_BRIEF_
Render the stretch of the records from the line containing "相关法律规定，被侵权人可以向侵权人要求赔偿自己的经济损" through the end of the records as a Markdown table with the columns Row and Line, one numbered row per line. Skip blank lines and leave the pictures out.

_SUPPLIED RECORDS_
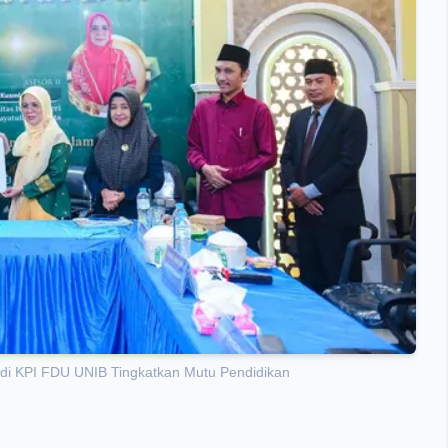
odi KPI FDU UNIB Tingkatkan Mutu Pendidikan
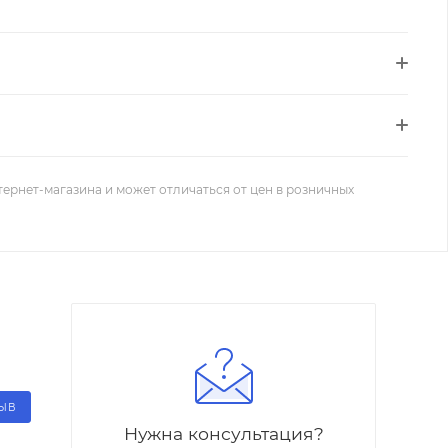
тернет-магазина и может отличаться от цен в розничных
ЗЫВ
Нужна консультация?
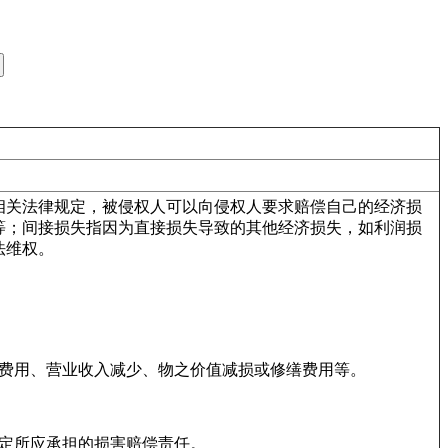
相关法律规定，被侵权人可以向侵权人要求赔偿自己的经济损
等；间接损失指因为直接损失导致的其他经济损失，如利润损
法维权。
费用、营业收入减少、物之价值减损或修缮费用等。
定所应承担的损害赔偿责任。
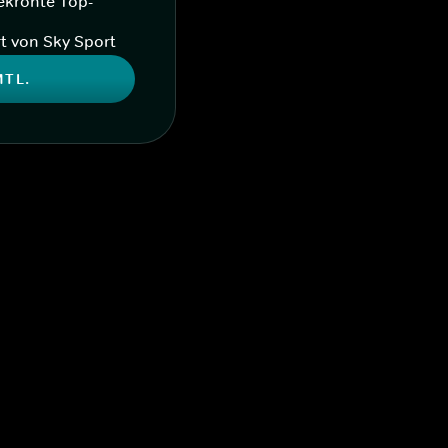
ekrönte Top-
t von Sky Sport
MTL.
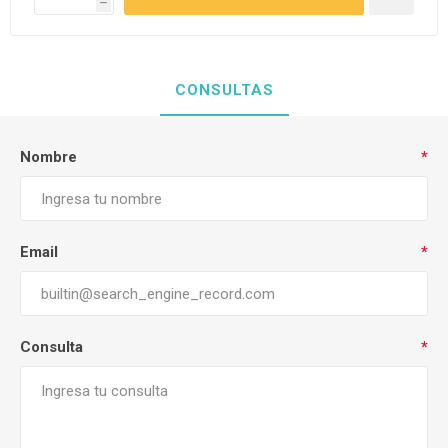
h
CONSULTAS
Nombre
*
Email
*
Consulta
*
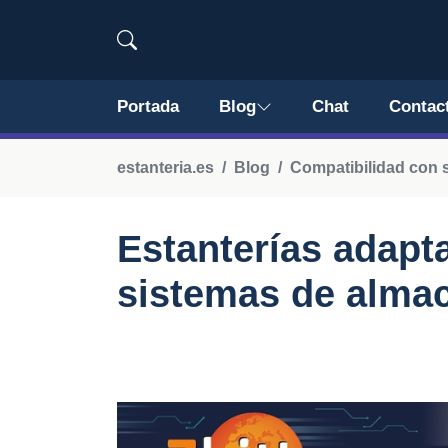
Portada
Blog
Chat
Contac
estanteria.es
Blog
Compatibilidad con 
Estanterías adapta
sistemas de alma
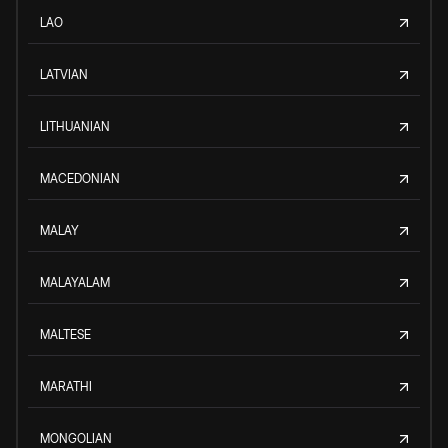
LAO
LATVIAN
LITHUANIAN
MACEDONIAN
MALAY
MALAYALAM
MALTESE
MARATHI
MONGOLIAN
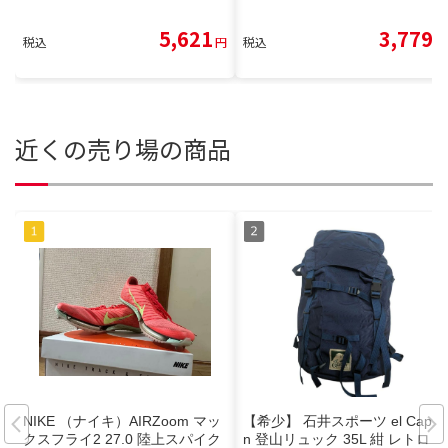
5,621
3,779
税込
円
税込
円
近くの売り場の商品
NIKE （ナイキ）AIRZoom マッ
【希少】 石井スポーツ el Capita
クスフライ2 27.0 陸上スパイク
n 登山リュック 35L 紺 レトロ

_RESULT FOR THIS TASK_
| Row | Line |
|---|---|
| 1 | 相关法律规定，被侵权人可以向侵权人要求赔偿自己的经济损 |
| 2 | 等；间接损失指因为直接损失导致的其他经济损失，如利润损 |
| 3 | 法维权。 |
| 4 | 费用、营业收入减少、物之价值减损或修缮费用等。 |
| 5 | 定所应承担的损害赔偿责任。 |
| 6 | ekrönte Top- |
| 7 | t von Sky Sport |
| 8 | MTL. |
| 9 | h |
| 10 | CONSULTAS |
| 11 | Nombre |
| 12 | * |
| 13 | Email |
| 14 | * |
| 15 | Consulta |
| 16 | * |
| 17 | Portada |
| 18 | Blog |
| 19 | Chat |
| 20 | Contac |
| 21 | estanteria.es |
| 22 | Blog |
| 23 | Compatibilidad con  |
| 24 | Estanterías adapta |
| 25 | sistemas de alma |
| 26 | LAO |
| 27 | LATVIAN |
| 28 | LITHUANIAN |
| 29 | MACEDONIAN |
| 30 | MALAY |
| 31 | MALAYALAM |
| 32 | MALTESE |
| 33 | MARATHI |
| 34 | MONGOLIAN |
| 35 | 5,621 |
| 36 | 3,779 |
| 37 | 税込 |
| 38 | 円 |
| 39 | 税込 |
| 40 | 円 |
| 41 | 近くの売り場の商品 |
| 42 | NIKE （ナイキ）AIRZoom マッ |
| 43 | 【希少】 石井スポーツ el Capita |
| 44 | クスフライ2 27.0 陸上スパイク |
| 45 | n 登山リュック 35L 紺 レトロ |